Currently, we use large language models and Foundation models to interact with data through methods like RAG (retrieval-augmented generation). This involves vectorizing documents and using them to ground model-generated answers. However, this doesn’t improve the model itself or add long-term value. Another method is fine-tuning, where we alter model weights with specific data, creating specialized models for particular use cases. This approach leads to multiple models and loses generality.
Our research team has invented a new methodology called InstructLab, enabling Foundation models to learn incrementally, like humans. This allows models to improve capabilities progressively and steadily, through incremental skill teaching.
InstructLab begins with a taxonomy representing foundational skills. For example, if you want your model to write emails, you create a taxonomy tree with nodes representing compositional skills and examples of writing in prose. This taxonomy provides the base capability for the model.
When adding new skills or knowledge, you start from the taxonomy and create new nodes with examples. These are reviewed, approved, and sent to InstructLab, which uses a teacher model to generate a large dataset of synthetic examples. This incremental skill and knowledge addition improves the model without losing generality.
As an example, we applied this methodology to our 20 billion parameter code model, which lacked knowledge of COBOL. Using InstructLab, we added foundational knowledge from COBOL books and programming manuals, along with examples of COBOL to Java conversion. This process generated 200,000 synthetic examples, significantly improving the model’s performance in one week compared to months of traditional fine-tuning.
InstructLab enhances value creation, making RAG and fine-tuning more effective. This methodology allows you to incrementally encode more enterprise data, creating a powerful path for continued evolution.
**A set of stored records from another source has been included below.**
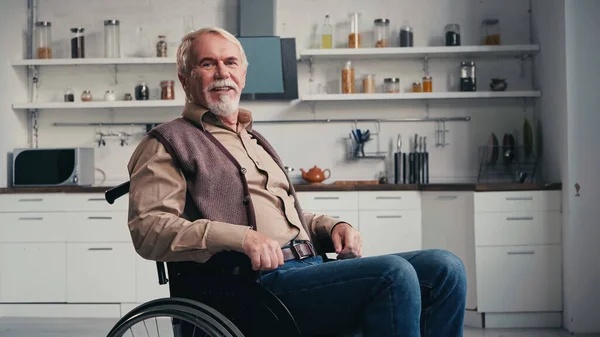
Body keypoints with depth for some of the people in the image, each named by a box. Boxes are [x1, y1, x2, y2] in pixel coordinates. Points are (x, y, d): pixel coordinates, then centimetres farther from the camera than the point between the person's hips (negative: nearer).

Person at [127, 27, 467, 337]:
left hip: (310, 266, 8)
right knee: (394, 274, -29)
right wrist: (240, 237, -23)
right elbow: (148, 227, -9)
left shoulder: (256, 141, 30)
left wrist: (332, 226, 10)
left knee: (445, 267, -9)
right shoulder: (168, 143, 6)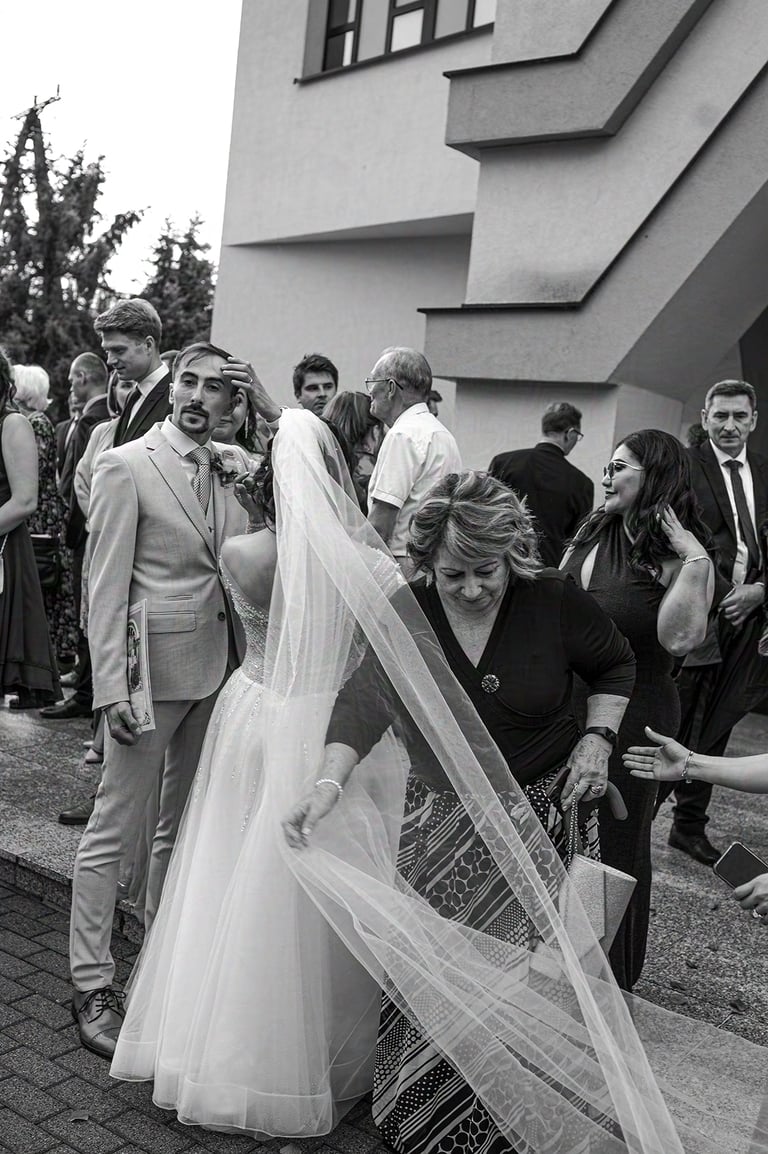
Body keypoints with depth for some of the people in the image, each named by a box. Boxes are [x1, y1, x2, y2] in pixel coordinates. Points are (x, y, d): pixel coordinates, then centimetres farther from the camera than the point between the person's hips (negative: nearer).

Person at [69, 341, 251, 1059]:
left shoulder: (229, 470, 8)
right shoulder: (125, 467, -9)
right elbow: (105, 588, -12)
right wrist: (111, 688, -17)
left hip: (217, 668, 6)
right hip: (155, 668, -6)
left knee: (184, 822, 17)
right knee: (113, 829, 2)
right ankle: (91, 986, 15)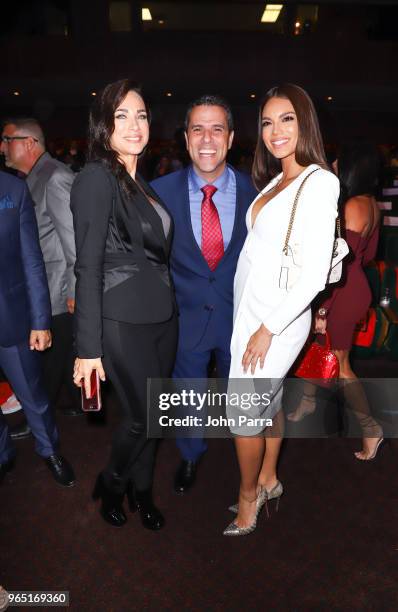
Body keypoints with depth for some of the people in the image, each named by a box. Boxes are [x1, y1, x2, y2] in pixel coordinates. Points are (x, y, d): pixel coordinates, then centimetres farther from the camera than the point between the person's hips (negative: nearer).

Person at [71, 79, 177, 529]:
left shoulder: (142, 182, 11)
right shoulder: (96, 179, -12)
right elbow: (88, 268, -16)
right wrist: (89, 348, -17)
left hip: (162, 314, 7)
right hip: (124, 320, -7)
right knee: (141, 416, 4)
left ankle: (141, 490, 39)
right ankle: (111, 485, 34)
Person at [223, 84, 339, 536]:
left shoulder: (319, 183, -14)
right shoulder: (276, 181, 11)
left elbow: (314, 274, -20)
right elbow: (262, 250, 9)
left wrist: (268, 328, -18)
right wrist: (251, 323, 5)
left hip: (278, 318, -7)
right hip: (250, 311, 7)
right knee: (267, 400, 19)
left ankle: (249, 496, 27)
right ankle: (268, 481, 39)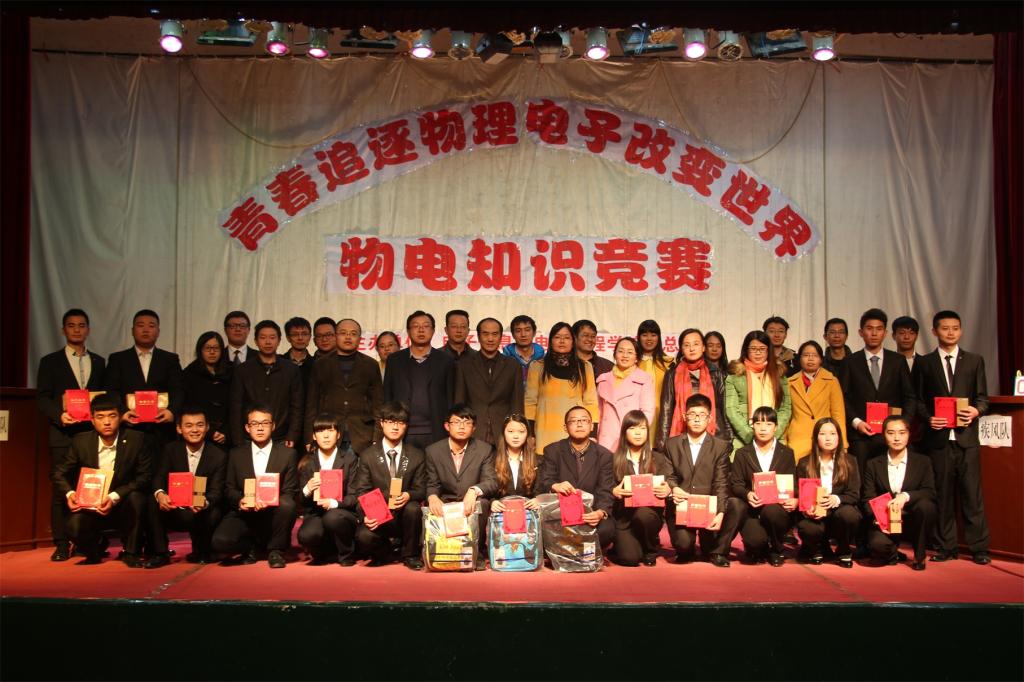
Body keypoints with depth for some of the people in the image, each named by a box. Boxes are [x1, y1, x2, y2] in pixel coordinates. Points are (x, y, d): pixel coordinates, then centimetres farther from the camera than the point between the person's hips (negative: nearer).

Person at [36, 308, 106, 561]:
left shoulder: (99, 362, 16)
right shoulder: (50, 361, 9)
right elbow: (42, 398, 2)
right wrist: (60, 415, -16)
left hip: (93, 433, 2)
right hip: (63, 434, -2)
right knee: (62, 489, -1)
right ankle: (61, 543, 5)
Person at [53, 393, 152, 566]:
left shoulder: (137, 440, -10)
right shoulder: (81, 442, -3)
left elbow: (145, 477, -12)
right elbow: (59, 473, 7)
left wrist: (114, 497, -26)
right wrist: (69, 493, -15)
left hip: (123, 506, -1)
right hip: (90, 507, 1)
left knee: (136, 497, -34)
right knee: (74, 528, -29)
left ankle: (131, 552, -11)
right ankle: (94, 551, 10)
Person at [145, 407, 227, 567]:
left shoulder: (219, 456, -7)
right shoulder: (171, 449, 2)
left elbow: (216, 491, -13)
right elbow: (159, 477, -7)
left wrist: (205, 503, -37)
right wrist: (160, 494, -32)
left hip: (203, 512, -2)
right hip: (174, 511, 2)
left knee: (213, 514, -34)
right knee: (152, 502, -25)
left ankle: (201, 553, -2)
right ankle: (160, 553, -13)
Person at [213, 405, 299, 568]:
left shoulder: (287, 453, 2)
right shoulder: (236, 454, 8)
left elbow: (290, 491, -1)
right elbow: (229, 488, 9)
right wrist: (239, 500, -15)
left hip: (273, 514, -1)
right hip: (244, 513, 1)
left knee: (287, 505, -35)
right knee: (220, 541, -28)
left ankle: (275, 550, -8)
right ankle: (252, 547, 8)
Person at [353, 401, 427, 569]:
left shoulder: (417, 456, 4)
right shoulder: (367, 455, 3)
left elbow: (421, 490, 3)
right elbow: (361, 491, 0)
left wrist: (408, 495, -22)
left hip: (404, 515, 1)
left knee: (413, 508, -34)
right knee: (363, 537, -32)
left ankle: (410, 555, -6)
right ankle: (384, 552, 8)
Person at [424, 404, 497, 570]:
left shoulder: (485, 450, -1)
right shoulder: (433, 451, 3)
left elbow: (492, 482, -10)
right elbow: (432, 485, 2)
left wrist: (474, 491, -33)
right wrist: (432, 497, -24)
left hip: (473, 503, -1)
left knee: (481, 503, -33)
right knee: (429, 506, -30)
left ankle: (478, 553, -14)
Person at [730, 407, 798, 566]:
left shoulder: (787, 453, 14)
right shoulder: (742, 454, 11)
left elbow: (794, 484, 8)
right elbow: (736, 484, 4)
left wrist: (794, 500, -14)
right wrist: (747, 494, -18)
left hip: (777, 509, 1)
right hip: (752, 511, -1)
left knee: (770, 510, -36)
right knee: (755, 539, -31)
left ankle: (776, 551, -4)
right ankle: (758, 551, 11)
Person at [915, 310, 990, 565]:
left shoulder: (974, 360, 10)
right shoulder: (925, 363, 9)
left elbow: (982, 396, 8)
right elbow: (919, 400, 8)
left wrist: (976, 410, -13)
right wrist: (928, 418, -10)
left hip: (966, 436, 0)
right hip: (938, 436, 0)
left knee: (972, 493, 0)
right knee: (943, 494, 4)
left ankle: (978, 548, 9)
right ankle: (946, 547, 12)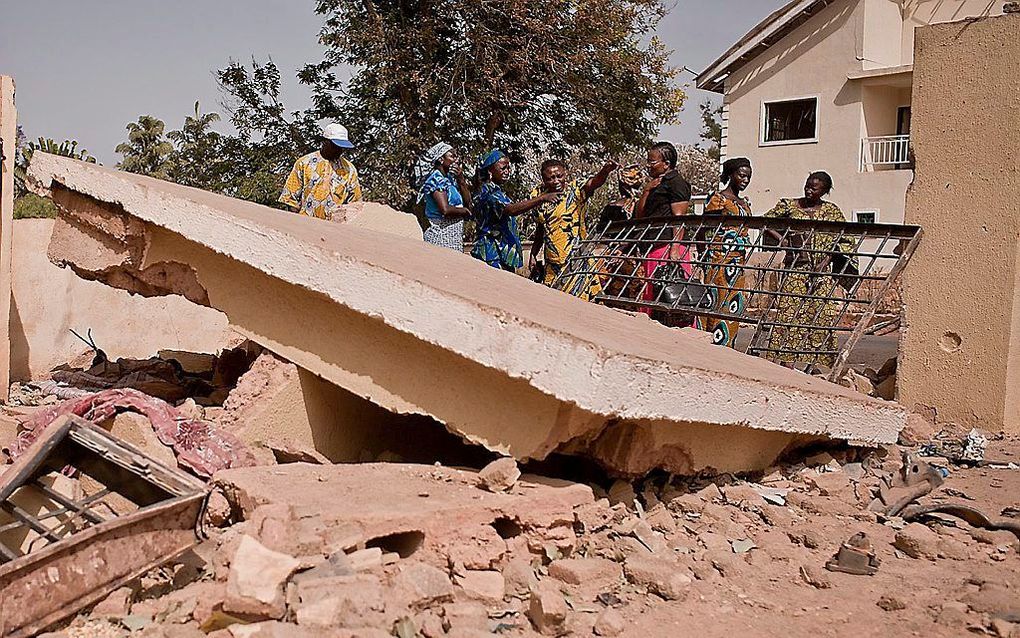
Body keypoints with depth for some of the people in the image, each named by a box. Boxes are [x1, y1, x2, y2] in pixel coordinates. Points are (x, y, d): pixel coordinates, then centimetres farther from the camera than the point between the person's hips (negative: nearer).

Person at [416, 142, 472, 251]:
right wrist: (465, 211, -4)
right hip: (442, 235, -9)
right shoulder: (436, 178, -11)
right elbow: (445, 210, -22)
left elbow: (467, 200, 13)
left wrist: (461, 178, 1)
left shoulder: (450, 178, 15)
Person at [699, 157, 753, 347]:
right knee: (718, 304, -8)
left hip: (738, 265, 8)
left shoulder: (744, 203, 18)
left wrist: (743, 263, 18)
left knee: (734, 307, 7)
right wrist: (705, 261, -15)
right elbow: (706, 233, -9)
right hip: (719, 262, -8)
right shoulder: (717, 199, -6)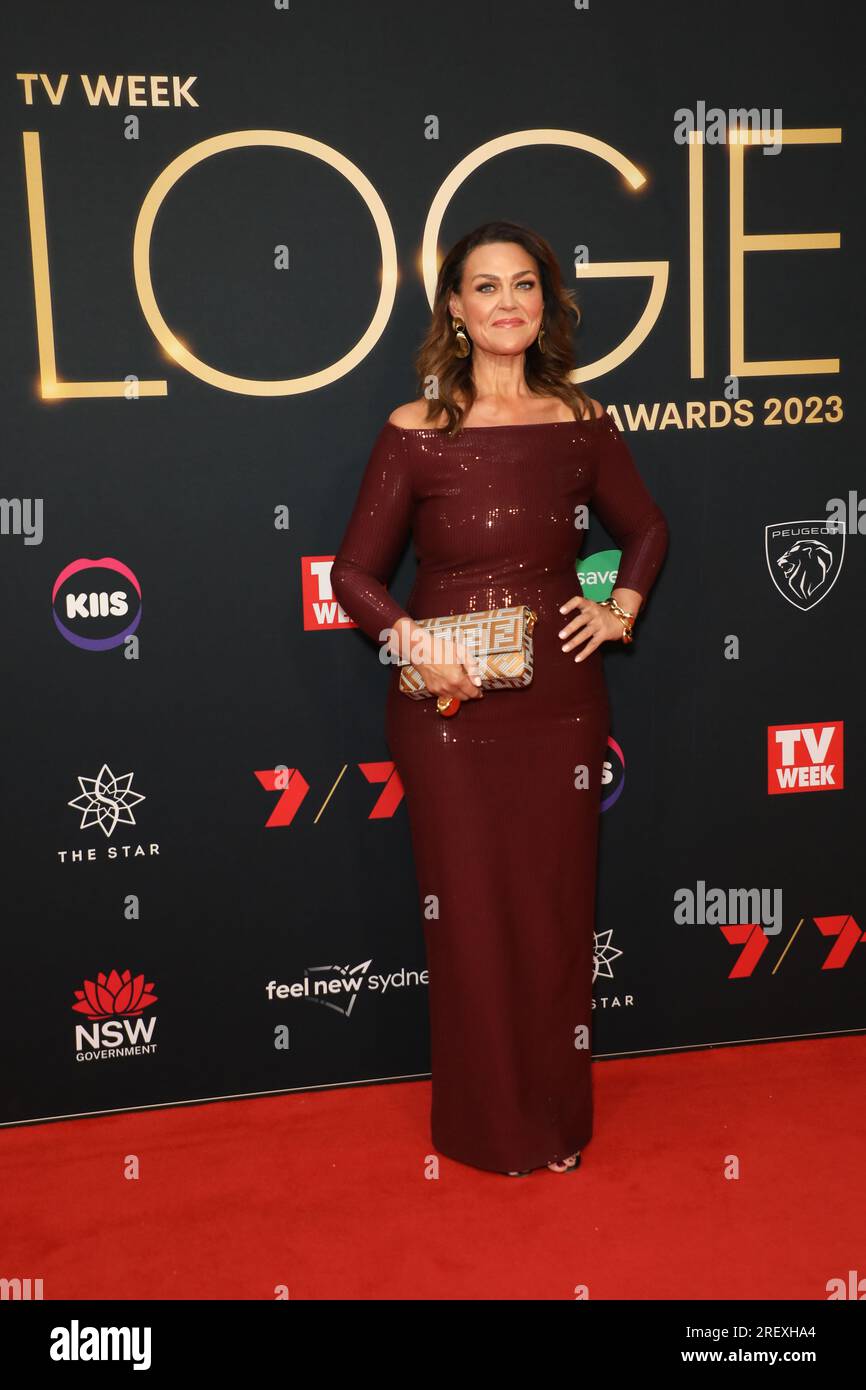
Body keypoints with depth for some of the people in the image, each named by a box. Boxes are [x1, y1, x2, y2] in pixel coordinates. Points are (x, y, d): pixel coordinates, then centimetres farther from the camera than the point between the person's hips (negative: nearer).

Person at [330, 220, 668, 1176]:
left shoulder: (582, 424, 3)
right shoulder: (416, 432, -5)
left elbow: (645, 529, 19)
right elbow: (355, 571, -2)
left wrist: (621, 610, 5)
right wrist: (415, 643, -16)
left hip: (559, 700, 3)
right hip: (449, 706, -2)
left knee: (556, 907, 11)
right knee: (469, 913, 6)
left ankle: (556, 1115, 30)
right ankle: (487, 1123, 25)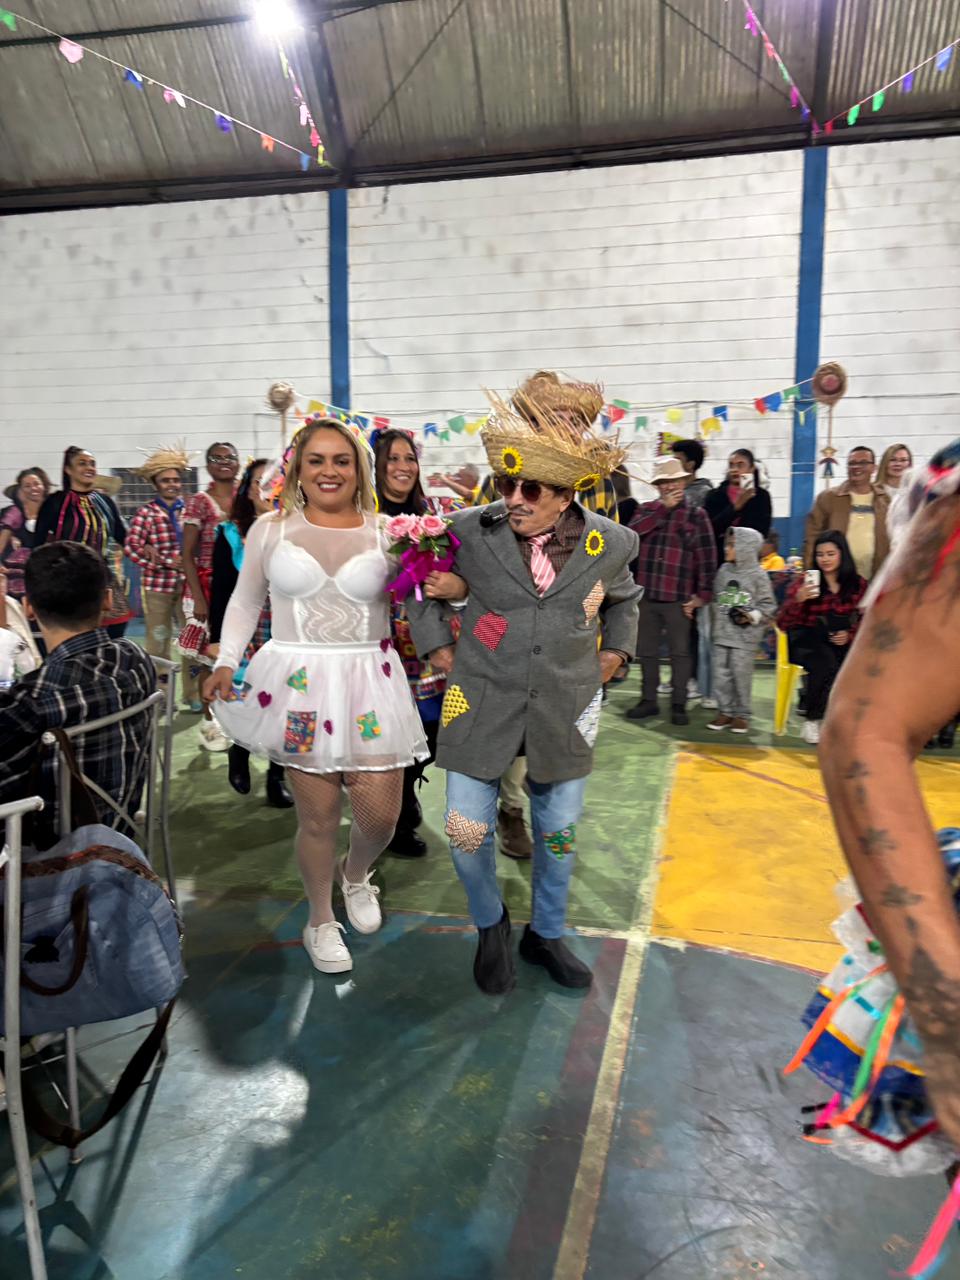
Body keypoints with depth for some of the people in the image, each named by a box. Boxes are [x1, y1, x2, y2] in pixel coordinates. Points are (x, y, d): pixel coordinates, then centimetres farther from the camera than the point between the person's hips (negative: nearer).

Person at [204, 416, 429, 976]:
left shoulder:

We productized this capability through a core platform, starting with Red Hat Enterprise Linux AI, providing a bootable model runtime and InstructLab for single developers. As you scale, Red Hat OpenShift AI optimizes inference and deployment, while watsonx facilitates application integration, governance, and flexibility.
In conclusion, we live in an incredibly exciting time for computing, with rapid advancements in AI, semiconductors, and quantum technologies. The future of AI is undoubtedly open, driven by collaborative innovation. By embracing openness and collective progress, businesses can harness the full potential of their data, driving innovation and creating AI solutions that meet societal needs. This open innovation strategy is not only the right approach for business success but also essential for supporting the diverse needs of our global society.